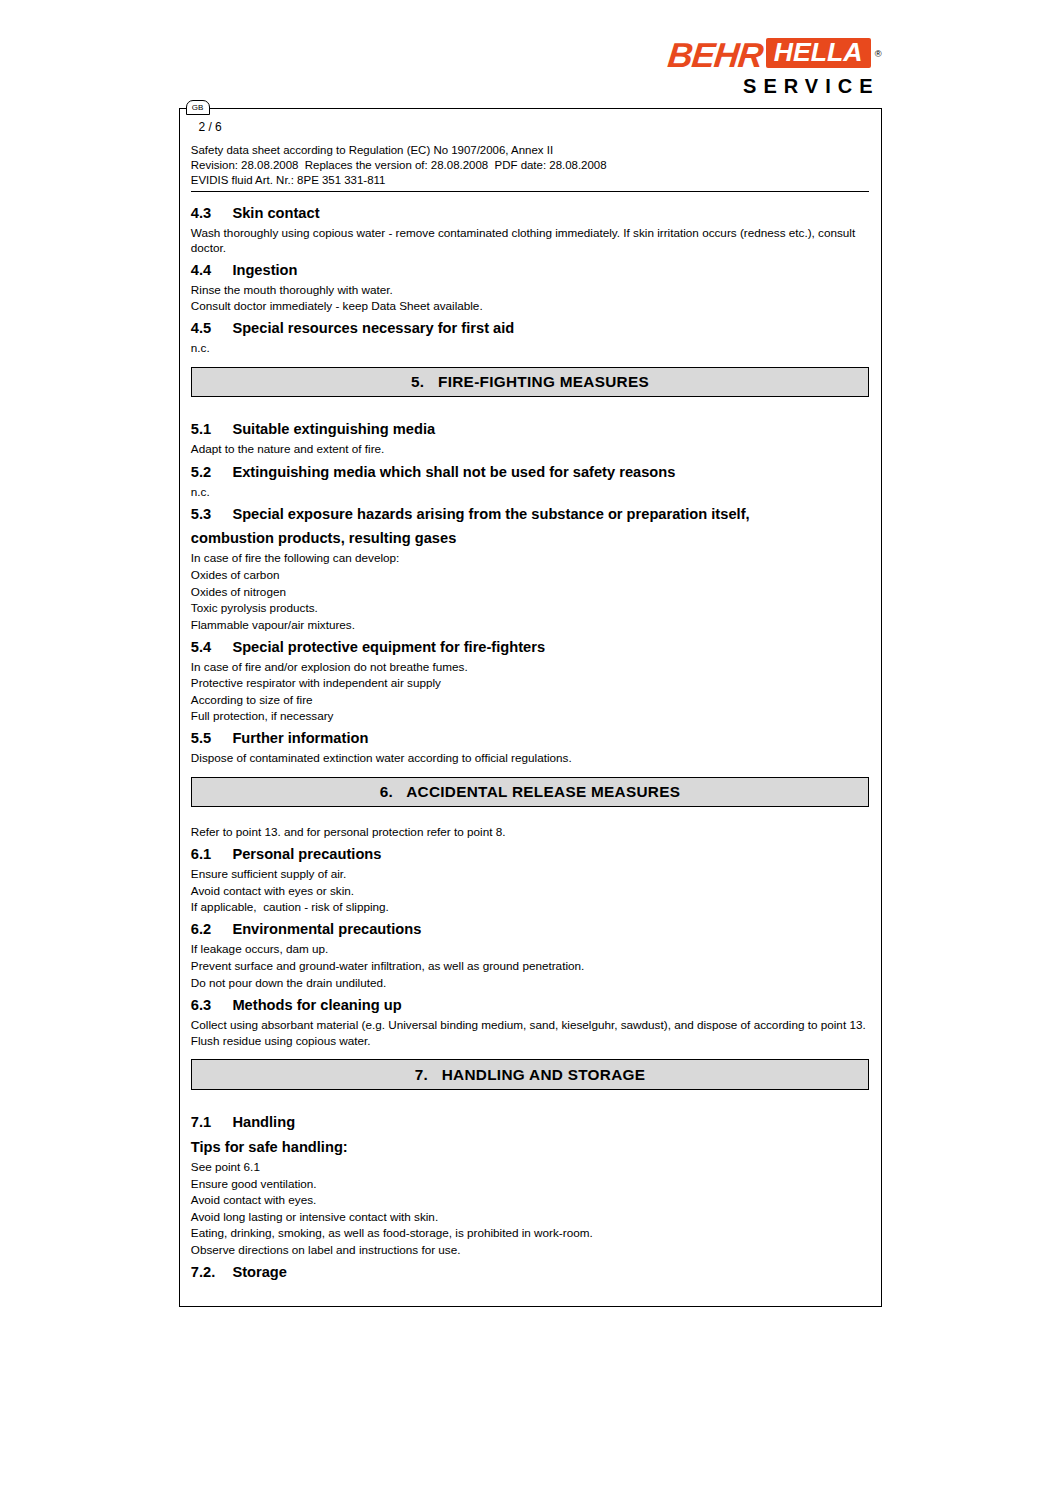BEHR HELLA®
SERVICE
GB
2 / 6
Safety data sheet according to Regulation (EC) No 1907/2006, Annex II
Revision: 28.08.2008 Replaces the version of: 28.08.2008 PDF date: 28.08.2008
EVIDIS fluid Art. Nr.: 8PE 351 331-811
4.3 Skin contact
Wash thoroughly using copious water - remove contaminated clothing immediately. If skin irritation occurs (redness etc.), consult doctor.
4.4 Ingestion
Rinse the mouth thoroughly with water.
Consult doctor immediately - keep Data Sheet available.
4.5 Special resources necessary for first aid
n.c.
5. FIRE-FIGHTING MEASURES
5.1 Suitable extinguishing media
Adapt to the nature and extent of fire.
5.2 Extinguishing media which shall not be used for safety reasons
n.c.
5.3 Special exposure hazards arising from the substance or preparation itself,
combustion products, resulting gases
In case of fire the following can develop:
Oxides of carbon
Oxides of nitrogen
Toxic pyrolysis products.
Flammable vapour/air mixtures.
5.4 Special protective equipment for fire-fighters
In case of fire and/or explosion do not breathe fumes.
Protective respirator with independent air supply
According to size of fire
Full protection, if necessary
5.5 Further information
Dispose of contaminated extinction water according to official regulations.
6. ACCIDENTAL RELEASE MEASURES
Refer to point 13. and for personal protection refer to point 8.
6.1 Personal precautions
Ensure sufficient supply of air.
Avoid contact with eyes or skin.
If applicable, caution - risk of slipping.
6.2 Environmental precautions
If leakage occurs, dam up.
Prevent surface and ground-water infiltration, as well as ground penetration.
Do not pour down the drain undiluted.
6.3 Methods for cleaning up
Collect using absorbant material (e.g. Universal binding medium, sand, kieselguhr, sawdust), and dispose of according to point 13.
Flush residue using copious water.
7. HANDLING AND STORAGE
7.1 Handling
Tips for safe handling:
See point 6.1
Ensure good ventilation.
Avoid contact with eyes.
Avoid long lasting or intensive contact with skin.
Eating, drinking, smoking, as well as food-storage, is prohibited in work-room.
Observe directions on label and instructions for use.
7.2. Storage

::::

| What is expected |
Copy nothing but the lines from the top of the data down to the line containing "5.4 Special protective", and leave the pictures out.

| Completed exercise |
BEHR HELLA®
SERVICE
GB
2 / 6
Safety data sheet according to Regulation (EC) No 1907/2006, Annex II
Revision: 28.08.2008 Replaces the version of: 28.08.2008 PDF date: 28.08.2008
EVIDIS fluid Art. Nr.: 8PE 351 331-811
4.3 Skin contact
Wash thoroughly using copious water - remove contaminated clothing immediately. If skin irritation occurs (redness etc.), consult doctor.
4.4 Ingestion
Rinse the mouth thoroughly with water.
Consult doctor immediately - keep Data Sheet available.
4.5 Special resources necessary for first aid
n.c.
5. FIRE-FIGHTING MEASURES
5.1 Suitable extinguishing media
Adapt to the nature and extent of fire.
5.2 Extinguishing media which shall not be used for safety reasons
n.c.
5.3 Special exposure hazards arising from the substance or preparation itself,
combustion products, resulting gases
In case of fire the following can develop:
Oxides of carbon
Oxides of nitrogen
Toxic pyrolysis products.
Flammable vapour/air mixtures.
5.4 Special protective equipment for fire-fighters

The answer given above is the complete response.